Phase 3: Incremental Updates & Integration

  • Detect changed files (via git diff) and only regenerate affected sections
  • Integration with Theorist (Feature: Theorist Skill — Per-Repo Operating Theory Documents (inspired by blader/theorist) #381) — Code Wiki for "what/how", Theorist for "why"
  • Support for delegate_task to parallelize module analysis on large repos
  • Optional: generate a docs/wiki/.codewiki-state.json tracking what was generated and when
  • Consider auto-trigger on significant codebase changes during development sessions

Pros & Cons

Pros

  • Zero dependencies — Uses only existing Hermes tools (read_file, search_files, write_file, terminal).
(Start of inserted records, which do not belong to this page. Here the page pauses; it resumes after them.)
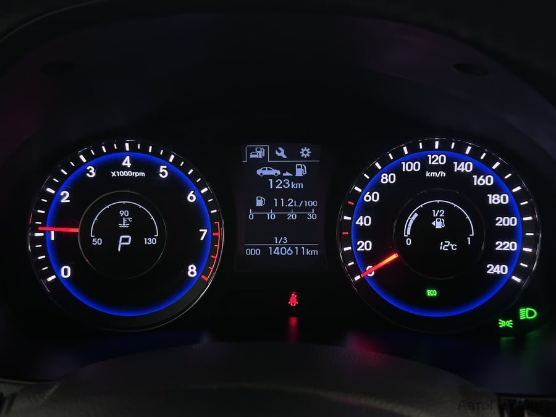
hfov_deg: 39.7
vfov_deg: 30.3
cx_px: 278
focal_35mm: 48
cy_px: 208
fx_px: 771
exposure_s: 1/50
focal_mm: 6.86
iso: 200
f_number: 1.78
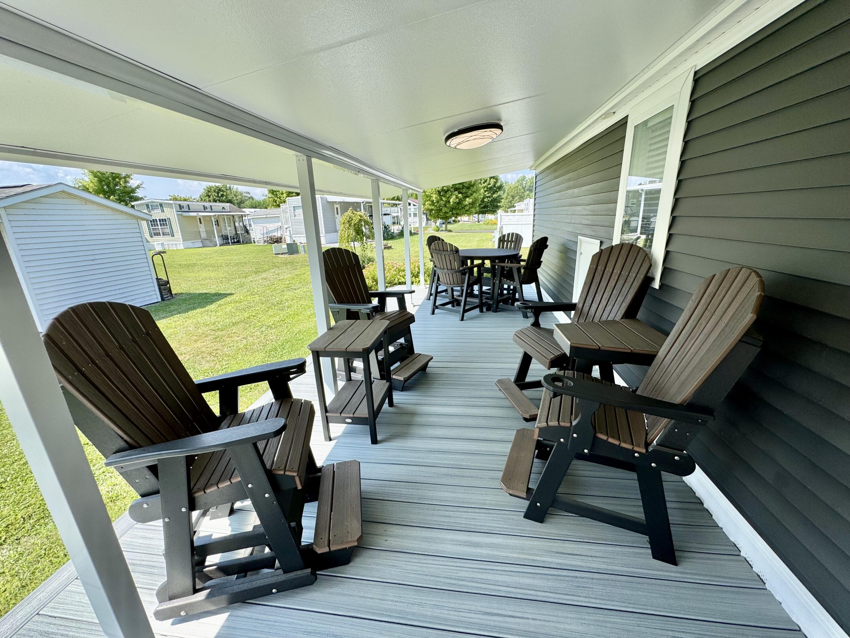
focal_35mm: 14
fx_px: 344
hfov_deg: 102.1
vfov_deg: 85.7
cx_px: 425
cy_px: 319
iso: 40
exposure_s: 1/522
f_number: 2.2
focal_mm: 2.22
No Docker, Redis, or external services.
  • Works on everything — Local repos, private repos, any language. Not limited to public GitHub repos like Google's CodeWiki.
  • GitHub-native output — Mermaid diagrams render directly on GitHub. Markdown docs work everywhere.
  • Model-agnostic — Uses whatever LLM the user has configured. Works with GPT, Claude, Gemini, open-source models.
  • Complements existing features — Fills the gap between basic codebase-inspection (metrics) and Theorist (strategic narrative).
  • Broadly useful — Every developer benefits from better documentation. Strong candidate for bundled skill.
  • Customizable — Users can modify the skill to adjust output format, depth, and structure.

Cons / Risks

  • Token-intensive for large repos — Generating comprehensive docs for a large codebase requires reading many files. Mitigated by Phase 3's incremental updates and delegate_task parallelization.
  • Quality depends on LLM — Documentation quality varies by model capability. Stronger models (GPT-4+, Claude 3.5+) will produce better results than small models.
  • Not truly "interactive" — Google's CodeWiki has a web UI with clickable diagrams. Our output is static markdown with Mermaid. The diagrams render but aren't clickable-to-navigate like a web app.
  • No auto-update — Unlike Google's service which regenerates on PR merge, our docs are generated on-demand. Phase 3 adds incremental support but not CI/CD-triggered updates.
  • Large output — For big repos, the generated docs could be substantial. Need clear guidance on scope control (e.g., max depth, module selection).
  • Mermaid limitations — Very complex architectures may exceed Mermaid's rendering capabilities or produce unreadable diagrams. May need to split into sub-diagrams.

Open Questions

  • Resolved: Output defaults to ~/.hermes/wikis/<repo-name>/ (external, like Google's approach). Users can opt into in-repo output (e.g., docs/wiki/) when they want to commit the generated docs.
  • How deep should module analysis go? Top-level directories only, or recursive? Should users control this?
  • Should we support a "quick mode" (structure + overview only, ~2 min) vs. "deep mode" (full module analysis, ~10-15 min)?
  • Should the skill integrate with GitHub Pages or other hosting for a browsable wiki experience?
  • For Phase 3 incremental updates: should we track state in a JSON file or infer changes from git diff?
  • Should the skill auto-detect the project type (web app, library, CLI tool, ML project) and adjust documentation templates accordingly?